Porto Alegre, 02 de abril de 2026 – O mercado internacional de café teve um mês de março de volatilidade com o cenário geopolítico conturbado diante da guerra no Oriente Médio e suas consequências, além das próprias questões de oferta e demanda. O arábica apresentou altas na Bolsa de Nova York e no Brasil, enquanto o robusta recuou em Londres e o conilon seguiu com perdas internas.
Segundo o analista de Safras & Mercado, Gil Barabach, após perdas em fevereiro, o arábica encontrou recuperação em março. Destaca que o conflito no Oriente Médio trouxe muita agitação financeira. O preço do arábica reagiu e fez com que o produtor “puxasse o freio nas vendas”, o que deu mais suporte aos ganhos. “O ganho em março alimentou a esperança de alta, tirando oferta de mercado”, avalia.
Barabach lembra que a safra de 2025 foi menor de arábica que para o robusta, o que garante suporte aos preços do arábica neste momento. “A colheita de arábica demora um pouco mais para chegar no Brasil, de maio em diante”, observa.
Por outro lado, o analista pondera que o robusta/conilon não acompanha ganhos do arábica. “Começa agora a colheita de conilon/robusta no Brasil após a Páscoa e ainda tem muito café da safra passada. Além disso, tem a colheita principal na Indonésia em abril/maio e clima favorável no Vietnã para a próxima safra. Isso explica o comportamento das curvas diferentes”, analisa.
Sobre a tendência, Barabach comenta que a perspectiva com a chegada da safra 2026 é de pressão contra os preços. “Há otimismo com o tamanho da safra e a expectativa de um inverno mais ameno, com chegada do El Nino, que reforçam esse sentimento”, indica. Haverá natural pressão com a chegada da safra do Brasil. “Ainda tem coisa a se definir, mas confirmando a expectativa de safra grande a tendência fundamental do mercado é de preços mais fracos com o avanço de café novo do Brasil”, avalia.
Ele adverte que com clima adverso, como uma geada, ou a disparada do dólar, são fatores que podem mexer com o mercado. “Por enquanto, não estão no radar”, pondera.
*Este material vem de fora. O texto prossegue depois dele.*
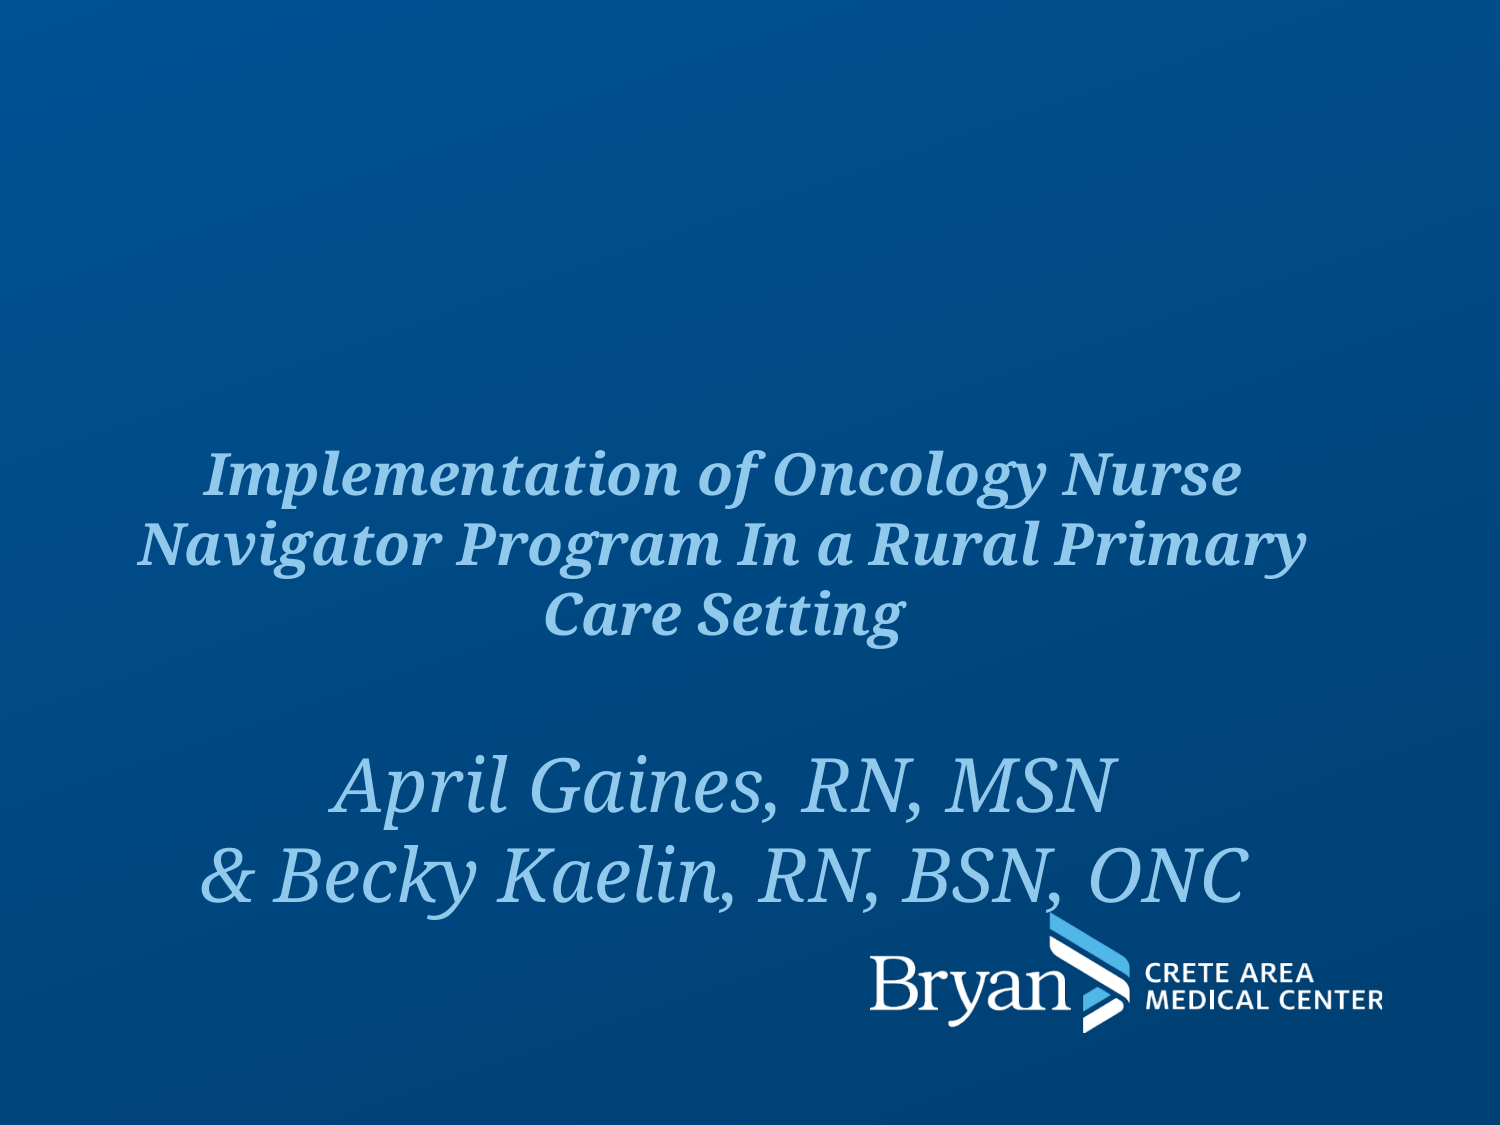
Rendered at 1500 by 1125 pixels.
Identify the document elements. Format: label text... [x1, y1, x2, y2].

title Implementation of Oncology Nurse Navigator Program In a Rural Primary Care Setting April Gaines, RN, MSN & Becky Kaelin, RN, BSN, ONC [121, 98, 1326, 988]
No balanço de março, na Bolsa de NY, o contrato maio/2026 do café arábica acumulou valorização de 6,3%, subindo de 280,75 centavos de dólar por libra-peso no último dia de fevereiro para 298,35 centavos de dólar por libra-peso no fechamento de 31 de março. O robusta em Londres teve queda de 3,6% no mesmo comparativo no contrato maio.
O mercado físico acompanhou a volatilidade das bolsas e do câmbio. De um lado os produtores procuraram dosar a oferta, mas os compradores também tiveram comportamento de aquisições da mão para a boca sabendo da pressão adiante com a entrada da safra brasileira.
O café arábica bebida boa no sul de Minas Gerais acumulou alta de 6,6% em março, avançando de R$ 1.830,00 para R$ 1.950,00 a saca na base de compra. No mês de março, o conilon, tipo 7, em Vitória/Espírito Santo, acumulou uma queda de 4%, passando de R$ 1.010,00 a saca para R$ 970,00 a saca na base de compra.